The extent of profiling in the U.S. is difficult to quantify. According to Amnesty International USA, 24 states have laws on the books prohibiting racial profiling in one form or another, but only four states outlaw profiling based on religion. Guidelines for federal law-enforcement agents prohibit racial profiling generally but reserve some leeway in combating terrorism, illegal border crossings and threats to national security. And although the U.S. Department of Homeland Security's Transportation Security Administration (TSA), which conducts security screenings at airports, says it does not profile by either ethnicity or religion, it has been sued recently for allegedly doing just that.

If profiling were to be used for security purposes, Press says, it would actually be more effective in a weakened form. Mathematically speaking, it would be optimal to screen individuals in proportion to the square root of their presumed probability of malfeasance. In other words, someone deemed nine times as likely as the average traveler to be a terrorist would be subjected to three times as many screenings. (Such an approach, legal and ethical questions aside, would require accurate quantitative assessments of those probabilities—a tall order in its own right.) This so-called square-root-biased sampling would distribute resources more evenly across the general populace and thereby turn up more wrongdoers by casting a broader net, according to Press's model.

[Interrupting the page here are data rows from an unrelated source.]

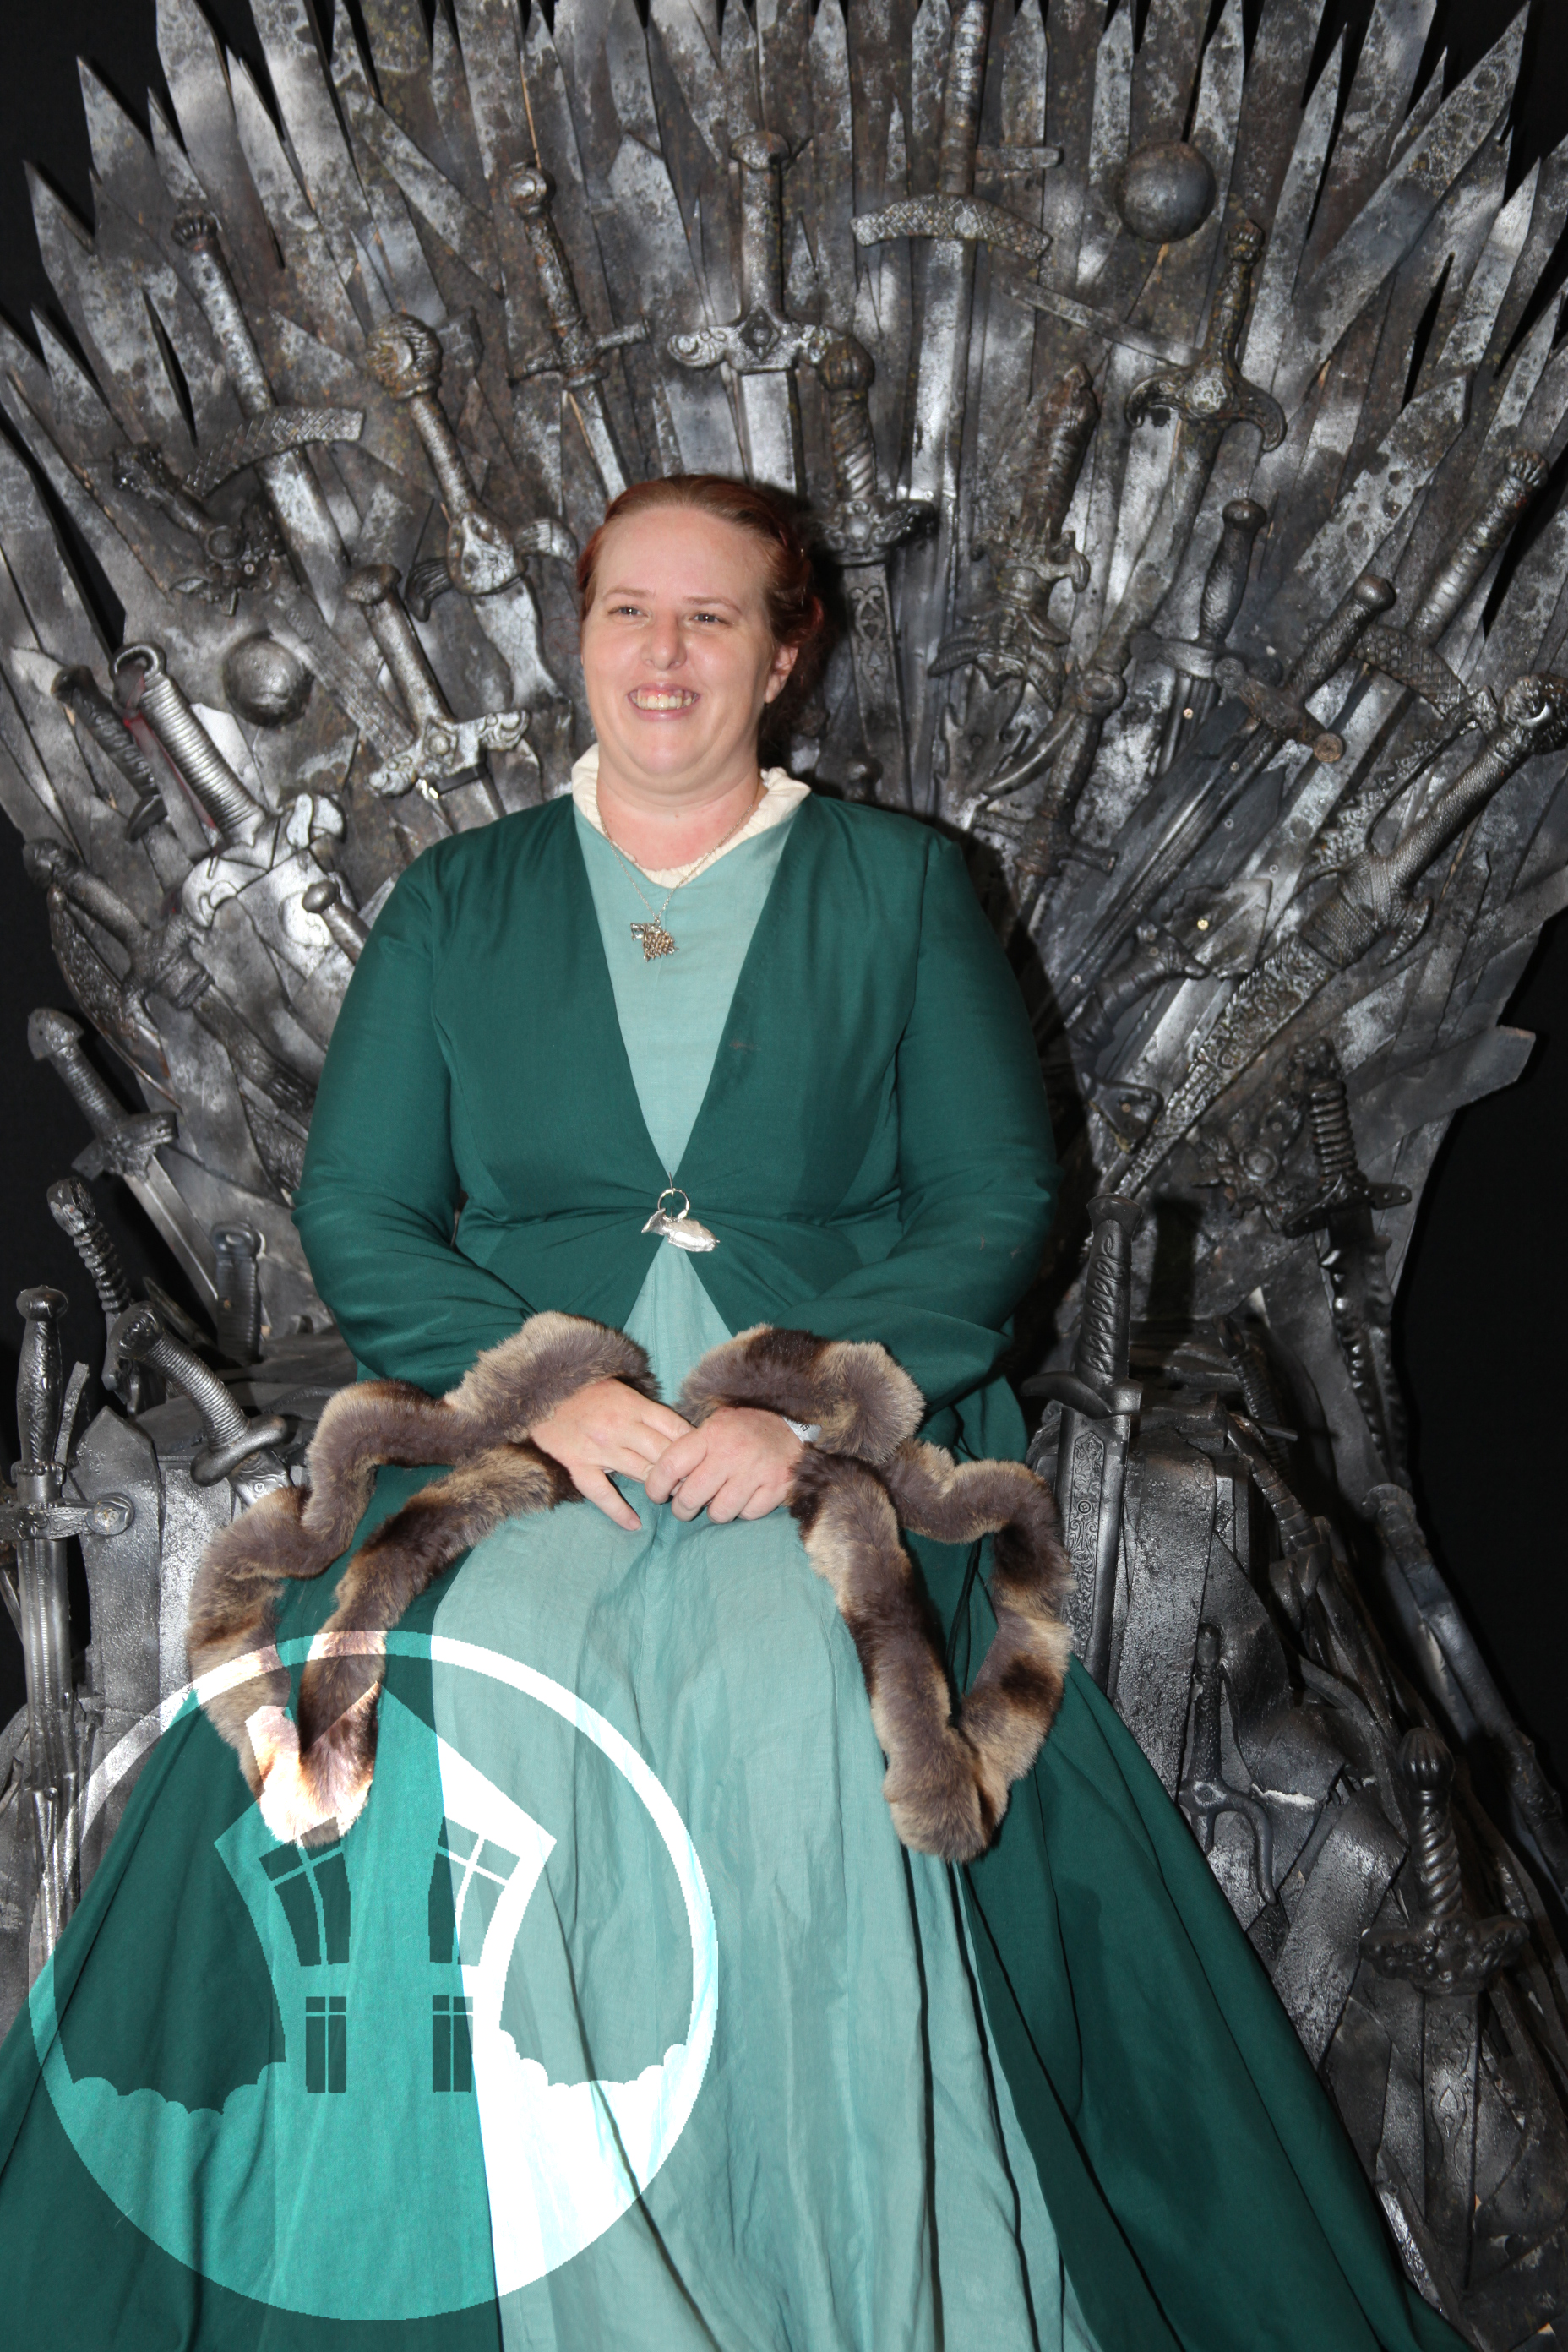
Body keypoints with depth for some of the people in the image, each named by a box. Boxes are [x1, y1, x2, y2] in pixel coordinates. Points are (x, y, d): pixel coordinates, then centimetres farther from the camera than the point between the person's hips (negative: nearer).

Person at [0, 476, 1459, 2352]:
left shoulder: (901, 890, 13)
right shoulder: (455, 902, 17)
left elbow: (998, 1201, 5)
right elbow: (353, 1214, 10)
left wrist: (811, 1404, -11)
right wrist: (541, 1377, -9)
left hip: (846, 1427, -1)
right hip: (519, 1418, 2)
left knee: (790, 1691, -33)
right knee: (490, 1698, -31)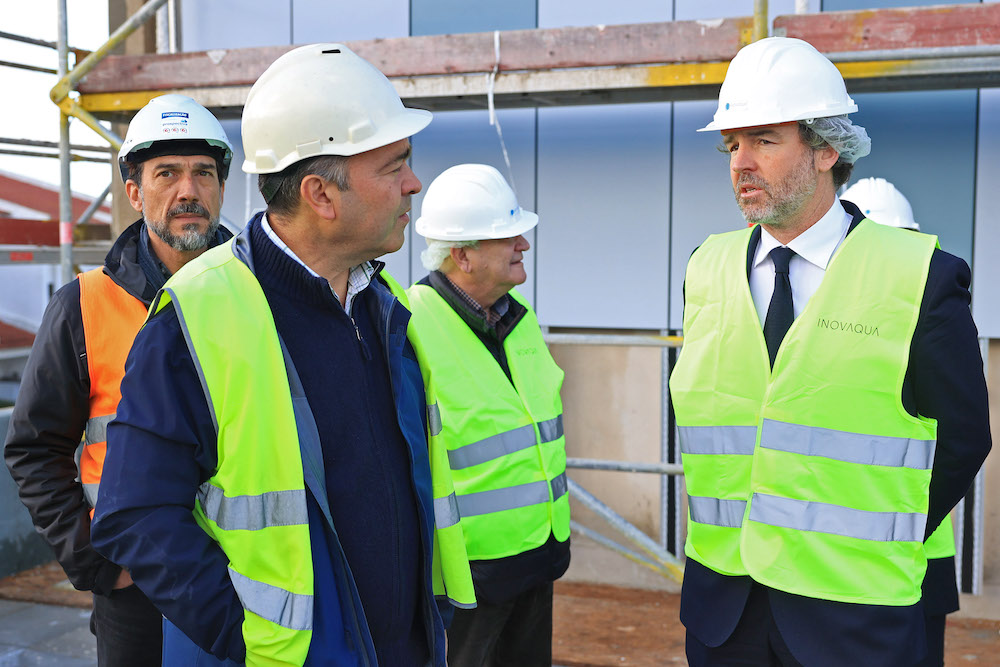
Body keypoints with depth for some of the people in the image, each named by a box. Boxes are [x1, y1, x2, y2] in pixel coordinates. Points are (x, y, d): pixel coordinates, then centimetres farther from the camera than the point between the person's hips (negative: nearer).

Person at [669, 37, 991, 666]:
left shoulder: (921, 278, -10)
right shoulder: (707, 269, 3)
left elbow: (962, 438, -3)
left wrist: (878, 550, -1)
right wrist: (737, 541, 4)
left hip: (851, 615, -3)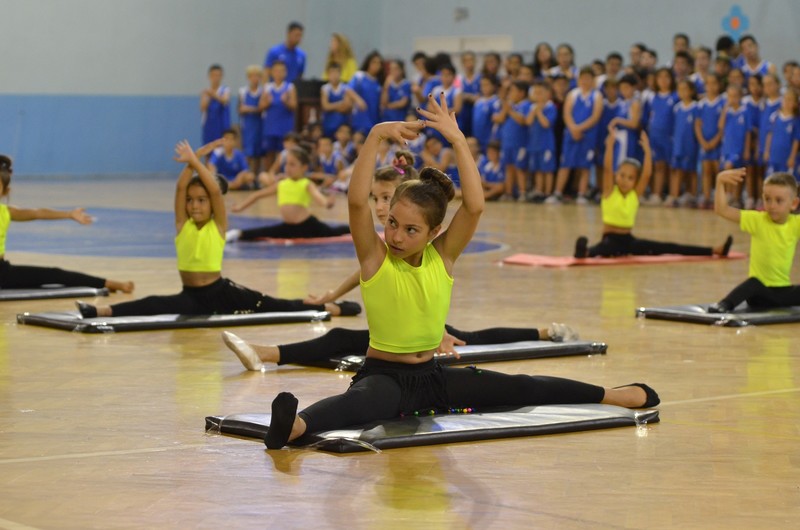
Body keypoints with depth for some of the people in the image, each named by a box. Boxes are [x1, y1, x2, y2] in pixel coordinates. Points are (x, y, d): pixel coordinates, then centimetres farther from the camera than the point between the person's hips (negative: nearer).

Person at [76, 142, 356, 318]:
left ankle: (332, 308, 3)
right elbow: (180, 187, -10)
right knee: (151, 305, -22)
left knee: (270, 305, -3)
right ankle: (99, 311, -38)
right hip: (191, 295, 2)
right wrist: (193, 160, -15)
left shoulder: (218, 226, -5)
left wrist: (195, 162, -19)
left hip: (221, 292, -2)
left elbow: (216, 190, -19)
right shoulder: (182, 224, 3)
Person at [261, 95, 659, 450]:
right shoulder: (374, 257, -11)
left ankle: (612, 395, 21)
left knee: (522, 389, 9)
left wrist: (457, 139, -24)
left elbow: (475, 206, -18)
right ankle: (294, 425, -71)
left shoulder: (442, 256, -2)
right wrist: (376, 136, -36)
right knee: (361, 401, -41)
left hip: (432, 376, 5)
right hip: (383, 374, -5)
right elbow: (357, 200, -29)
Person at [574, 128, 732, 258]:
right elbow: (608, 169, -20)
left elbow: (647, 174, -7)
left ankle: (714, 251, -7)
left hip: (629, 240, 4)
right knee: (606, 247, -41)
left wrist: (647, 151, -14)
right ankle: (585, 252, -76)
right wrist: (610, 145, -29)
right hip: (611, 239, -4)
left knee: (667, 248, -1)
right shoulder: (610, 192, -5)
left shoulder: (635, 194, 5)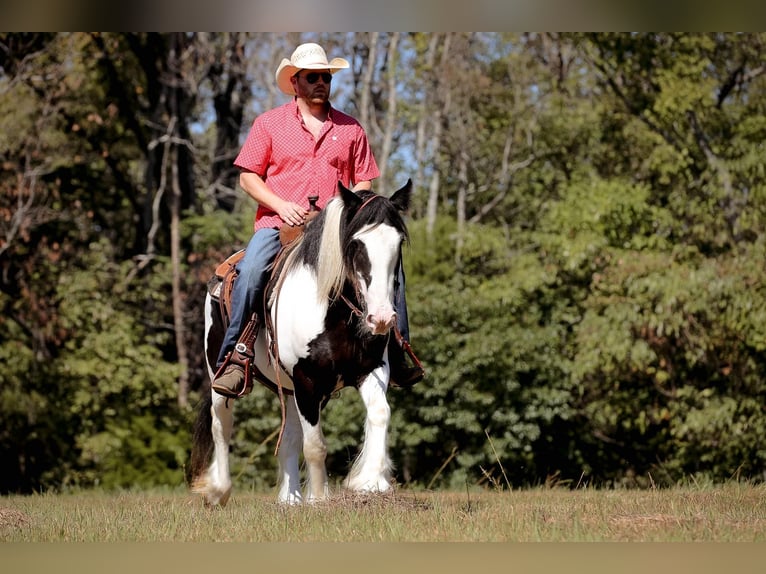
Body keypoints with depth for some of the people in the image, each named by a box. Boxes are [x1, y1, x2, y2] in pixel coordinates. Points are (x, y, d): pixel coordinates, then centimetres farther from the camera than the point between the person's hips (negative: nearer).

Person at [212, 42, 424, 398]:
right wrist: (280, 205, -11)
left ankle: (396, 355, -13)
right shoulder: (269, 123, 9)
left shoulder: (349, 129, 15)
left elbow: (363, 183, 15)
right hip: (279, 222, -2)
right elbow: (248, 177, 6)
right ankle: (233, 358, -23)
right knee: (251, 271, -31)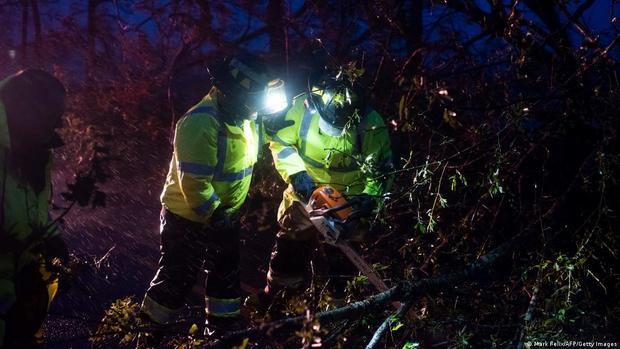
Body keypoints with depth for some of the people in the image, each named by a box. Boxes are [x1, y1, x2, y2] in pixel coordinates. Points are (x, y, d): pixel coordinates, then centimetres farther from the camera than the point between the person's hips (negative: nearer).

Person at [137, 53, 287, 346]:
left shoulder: (244, 117, -2)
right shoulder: (201, 124, -31)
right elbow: (194, 184, -31)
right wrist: (215, 214, -21)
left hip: (224, 215, 8)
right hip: (190, 218, -8)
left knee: (227, 274, 18)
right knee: (177, 278, 4)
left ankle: (222, 330, 34)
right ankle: (147, 334, 20)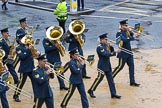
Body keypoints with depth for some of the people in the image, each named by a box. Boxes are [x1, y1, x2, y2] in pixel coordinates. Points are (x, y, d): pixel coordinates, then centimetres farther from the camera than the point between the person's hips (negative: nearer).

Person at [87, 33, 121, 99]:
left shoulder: (106, 46, 10)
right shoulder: (99, 47, -16)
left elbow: (111, 53, 11)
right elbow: (106, 54, -27)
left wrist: (110, 47, -5)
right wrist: (115, 52, -28)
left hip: (108, 66, 8)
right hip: (102, 66, -8)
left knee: (110, 80, 6)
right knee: (99, 79, 0)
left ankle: (113, 94, 8)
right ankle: (91, 91, 15)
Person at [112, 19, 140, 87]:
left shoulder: (127, 32, 10)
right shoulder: (119, 33, -14)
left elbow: (131, 36, 7)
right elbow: (125, 40, -27)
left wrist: (131, 32, -9)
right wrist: (134, 36, -27)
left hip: (129, 52, 8)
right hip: (123, 53, -7)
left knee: (131, 66, 3)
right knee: (120, 66, 0)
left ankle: (132, 82, 5)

In pure political terms, might the study, published online today in the Proceedings of the National Academy of Sciences USA, be construed as a scientific argument for racial, ethnic and religious profiling, albeit in a diminished form? Press doesn't think so; square-root-biased sampling, if it were somehow implemented, would limit profiling so much as to "reopen the moral and ethical questions of whether the profiling is worth the social cost at all," he says. "Personally, I would say that it is not." The mathematics of the inefficacy of strong profiling, Press adds, "could actually lead one to a decision not to profile at all."